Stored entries
-=-=-=-=-
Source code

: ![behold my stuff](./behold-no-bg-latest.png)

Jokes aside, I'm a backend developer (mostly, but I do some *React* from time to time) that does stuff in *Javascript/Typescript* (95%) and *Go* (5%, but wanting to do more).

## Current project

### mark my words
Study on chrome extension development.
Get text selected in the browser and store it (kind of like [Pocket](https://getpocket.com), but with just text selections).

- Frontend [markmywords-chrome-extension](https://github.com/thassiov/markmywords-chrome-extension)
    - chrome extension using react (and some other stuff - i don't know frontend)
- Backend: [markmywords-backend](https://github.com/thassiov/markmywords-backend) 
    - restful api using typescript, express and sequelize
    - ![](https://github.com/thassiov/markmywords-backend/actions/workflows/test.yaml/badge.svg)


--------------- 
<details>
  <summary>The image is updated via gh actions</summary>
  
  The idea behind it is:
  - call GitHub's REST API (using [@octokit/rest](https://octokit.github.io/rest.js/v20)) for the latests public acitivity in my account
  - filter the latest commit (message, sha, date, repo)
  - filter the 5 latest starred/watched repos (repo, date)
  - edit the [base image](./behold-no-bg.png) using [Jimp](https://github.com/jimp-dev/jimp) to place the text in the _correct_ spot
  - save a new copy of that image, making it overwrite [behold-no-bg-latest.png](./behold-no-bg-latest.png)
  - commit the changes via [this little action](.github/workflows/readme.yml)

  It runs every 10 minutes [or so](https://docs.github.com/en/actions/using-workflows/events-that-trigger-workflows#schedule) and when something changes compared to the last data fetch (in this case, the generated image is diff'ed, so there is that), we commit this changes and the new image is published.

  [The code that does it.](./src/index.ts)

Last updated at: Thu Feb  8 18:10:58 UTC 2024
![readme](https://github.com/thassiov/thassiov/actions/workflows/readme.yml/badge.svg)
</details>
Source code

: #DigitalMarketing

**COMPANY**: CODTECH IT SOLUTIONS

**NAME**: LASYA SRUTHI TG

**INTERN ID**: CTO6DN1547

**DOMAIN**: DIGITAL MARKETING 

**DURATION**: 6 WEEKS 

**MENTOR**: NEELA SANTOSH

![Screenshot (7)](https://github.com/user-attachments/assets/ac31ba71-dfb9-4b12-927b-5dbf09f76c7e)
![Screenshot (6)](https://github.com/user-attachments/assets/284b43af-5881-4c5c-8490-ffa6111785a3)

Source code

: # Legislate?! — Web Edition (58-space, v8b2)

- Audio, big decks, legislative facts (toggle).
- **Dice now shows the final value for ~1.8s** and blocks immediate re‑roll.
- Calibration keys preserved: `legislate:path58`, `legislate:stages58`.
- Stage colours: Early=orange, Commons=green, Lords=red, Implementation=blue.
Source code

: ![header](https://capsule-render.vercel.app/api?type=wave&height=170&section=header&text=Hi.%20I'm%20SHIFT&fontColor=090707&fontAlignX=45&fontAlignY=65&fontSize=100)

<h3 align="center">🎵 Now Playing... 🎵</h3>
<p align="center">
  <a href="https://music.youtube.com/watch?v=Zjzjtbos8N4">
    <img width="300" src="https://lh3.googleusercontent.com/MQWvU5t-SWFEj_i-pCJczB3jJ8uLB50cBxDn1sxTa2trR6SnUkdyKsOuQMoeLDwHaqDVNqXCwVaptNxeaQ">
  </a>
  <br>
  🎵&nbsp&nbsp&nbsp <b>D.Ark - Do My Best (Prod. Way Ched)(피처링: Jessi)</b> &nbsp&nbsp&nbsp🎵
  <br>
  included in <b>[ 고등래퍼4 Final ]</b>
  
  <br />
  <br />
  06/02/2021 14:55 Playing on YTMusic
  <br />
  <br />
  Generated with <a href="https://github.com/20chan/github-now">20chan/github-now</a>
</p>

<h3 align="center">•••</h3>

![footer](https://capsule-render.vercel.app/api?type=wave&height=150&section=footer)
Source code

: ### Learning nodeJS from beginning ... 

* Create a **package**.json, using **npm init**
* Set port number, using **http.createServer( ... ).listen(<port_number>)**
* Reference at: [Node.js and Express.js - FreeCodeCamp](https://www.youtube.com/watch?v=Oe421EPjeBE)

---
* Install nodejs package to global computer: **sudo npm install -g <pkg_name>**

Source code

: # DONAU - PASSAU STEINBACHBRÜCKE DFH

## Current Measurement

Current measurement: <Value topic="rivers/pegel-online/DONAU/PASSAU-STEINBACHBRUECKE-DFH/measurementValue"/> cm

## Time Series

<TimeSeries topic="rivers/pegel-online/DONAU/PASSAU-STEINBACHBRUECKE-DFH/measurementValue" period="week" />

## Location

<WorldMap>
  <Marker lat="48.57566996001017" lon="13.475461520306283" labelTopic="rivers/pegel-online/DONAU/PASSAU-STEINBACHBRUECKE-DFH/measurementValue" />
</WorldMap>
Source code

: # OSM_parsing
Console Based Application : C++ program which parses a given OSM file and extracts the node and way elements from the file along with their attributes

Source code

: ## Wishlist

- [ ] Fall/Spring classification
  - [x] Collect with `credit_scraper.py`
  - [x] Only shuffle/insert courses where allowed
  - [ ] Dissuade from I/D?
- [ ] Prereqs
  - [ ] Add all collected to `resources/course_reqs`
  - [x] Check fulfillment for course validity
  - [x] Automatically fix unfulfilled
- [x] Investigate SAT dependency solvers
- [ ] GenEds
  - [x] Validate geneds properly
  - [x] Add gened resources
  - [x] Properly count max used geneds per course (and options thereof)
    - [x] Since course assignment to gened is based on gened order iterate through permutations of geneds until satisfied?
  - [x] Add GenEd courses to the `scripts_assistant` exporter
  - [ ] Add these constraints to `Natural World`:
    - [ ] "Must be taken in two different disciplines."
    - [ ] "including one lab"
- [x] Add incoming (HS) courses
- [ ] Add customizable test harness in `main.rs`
-=-=-=-=-
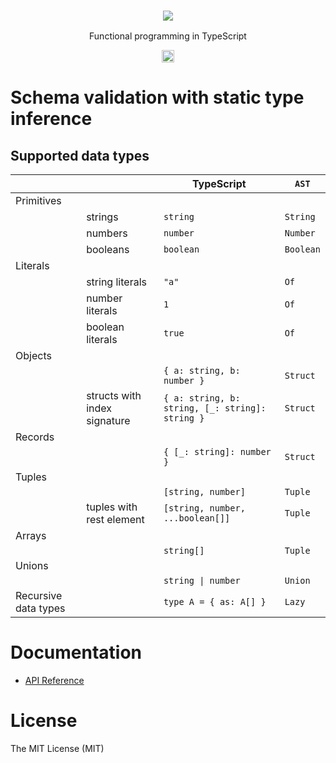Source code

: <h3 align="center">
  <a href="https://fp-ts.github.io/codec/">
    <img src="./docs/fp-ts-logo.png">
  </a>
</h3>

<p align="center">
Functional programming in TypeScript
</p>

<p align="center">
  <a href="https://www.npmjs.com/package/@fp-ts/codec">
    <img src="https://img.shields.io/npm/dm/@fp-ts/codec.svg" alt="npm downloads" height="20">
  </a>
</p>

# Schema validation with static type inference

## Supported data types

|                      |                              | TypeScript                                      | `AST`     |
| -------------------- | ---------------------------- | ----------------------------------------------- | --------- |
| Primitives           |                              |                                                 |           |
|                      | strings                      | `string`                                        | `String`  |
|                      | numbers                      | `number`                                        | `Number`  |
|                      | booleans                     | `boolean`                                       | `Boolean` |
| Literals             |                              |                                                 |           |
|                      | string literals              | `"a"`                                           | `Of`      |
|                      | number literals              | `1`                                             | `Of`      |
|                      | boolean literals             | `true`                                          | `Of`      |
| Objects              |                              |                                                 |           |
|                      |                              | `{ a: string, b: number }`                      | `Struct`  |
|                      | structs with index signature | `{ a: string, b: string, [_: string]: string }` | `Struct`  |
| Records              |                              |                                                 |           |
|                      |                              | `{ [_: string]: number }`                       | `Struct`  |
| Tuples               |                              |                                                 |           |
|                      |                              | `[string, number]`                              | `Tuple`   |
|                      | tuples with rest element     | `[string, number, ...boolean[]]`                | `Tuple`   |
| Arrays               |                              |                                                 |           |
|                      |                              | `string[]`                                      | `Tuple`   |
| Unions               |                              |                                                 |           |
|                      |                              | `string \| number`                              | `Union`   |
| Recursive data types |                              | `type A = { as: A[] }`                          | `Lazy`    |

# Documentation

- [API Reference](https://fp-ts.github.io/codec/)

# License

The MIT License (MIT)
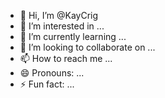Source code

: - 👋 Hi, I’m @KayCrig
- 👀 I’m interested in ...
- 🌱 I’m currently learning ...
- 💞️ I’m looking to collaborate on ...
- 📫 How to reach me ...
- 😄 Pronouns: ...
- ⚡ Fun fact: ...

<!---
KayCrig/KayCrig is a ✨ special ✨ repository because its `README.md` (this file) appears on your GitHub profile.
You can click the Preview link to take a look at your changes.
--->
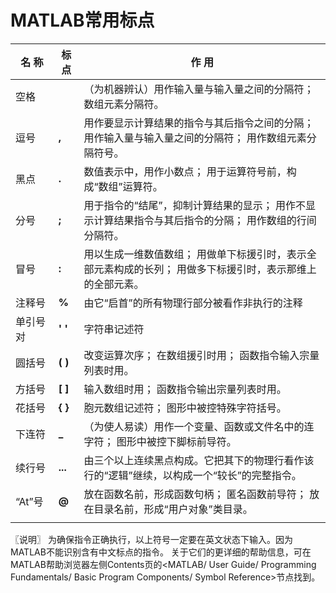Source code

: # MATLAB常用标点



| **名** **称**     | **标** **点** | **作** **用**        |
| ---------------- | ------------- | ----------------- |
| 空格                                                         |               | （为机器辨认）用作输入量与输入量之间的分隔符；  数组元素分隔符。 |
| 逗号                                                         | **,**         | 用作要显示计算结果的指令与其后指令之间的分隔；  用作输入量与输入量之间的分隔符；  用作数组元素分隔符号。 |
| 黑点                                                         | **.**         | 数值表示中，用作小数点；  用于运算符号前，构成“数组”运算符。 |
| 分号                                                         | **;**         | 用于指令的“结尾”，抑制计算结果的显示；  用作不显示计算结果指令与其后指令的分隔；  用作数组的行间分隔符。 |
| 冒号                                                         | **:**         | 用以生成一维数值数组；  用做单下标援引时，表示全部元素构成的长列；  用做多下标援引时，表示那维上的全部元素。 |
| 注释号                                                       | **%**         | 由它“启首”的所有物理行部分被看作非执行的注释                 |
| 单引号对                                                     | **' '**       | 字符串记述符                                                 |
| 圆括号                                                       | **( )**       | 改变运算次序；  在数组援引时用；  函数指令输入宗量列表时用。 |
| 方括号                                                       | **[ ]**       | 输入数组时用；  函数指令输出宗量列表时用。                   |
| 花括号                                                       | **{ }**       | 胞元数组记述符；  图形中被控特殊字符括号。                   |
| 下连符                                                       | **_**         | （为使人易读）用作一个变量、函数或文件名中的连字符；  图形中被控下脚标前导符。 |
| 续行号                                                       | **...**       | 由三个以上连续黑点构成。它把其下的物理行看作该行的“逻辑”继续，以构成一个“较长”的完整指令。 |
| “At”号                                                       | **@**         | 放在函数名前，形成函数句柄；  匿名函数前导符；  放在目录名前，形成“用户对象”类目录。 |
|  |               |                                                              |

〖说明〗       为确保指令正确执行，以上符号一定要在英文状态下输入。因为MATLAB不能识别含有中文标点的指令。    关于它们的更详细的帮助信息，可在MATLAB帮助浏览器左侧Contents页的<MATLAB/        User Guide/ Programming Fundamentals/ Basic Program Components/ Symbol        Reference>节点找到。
-=-=-=-=-
About this task:
Update everything in the material from the line containing "- [ ] Fall/Spring classification" down to the line containing "- [x] Add gened resources" by replacing "Investigate" with "Evaluate" and leaving all else unchanged. Give back only those lines.

Result:
- [ ] Fall/Spring classification
  - [x] Collect with `credit_scraper.py`
  - [x] Only shuffle/insert courses where allowed
  - [ ] Dissuade from I/D?
- [ ] Prereqs
  - [ ] Add all collected to `resources/course_reqs`
  - [x] Check fulfillment for course validity
  - [x] Automatically fix unfulfilled
- [x] Evaluate SAT dependency solvers
- [ ] GenEds
  - [x] Validate geneds properly
  - [x] Add gened resources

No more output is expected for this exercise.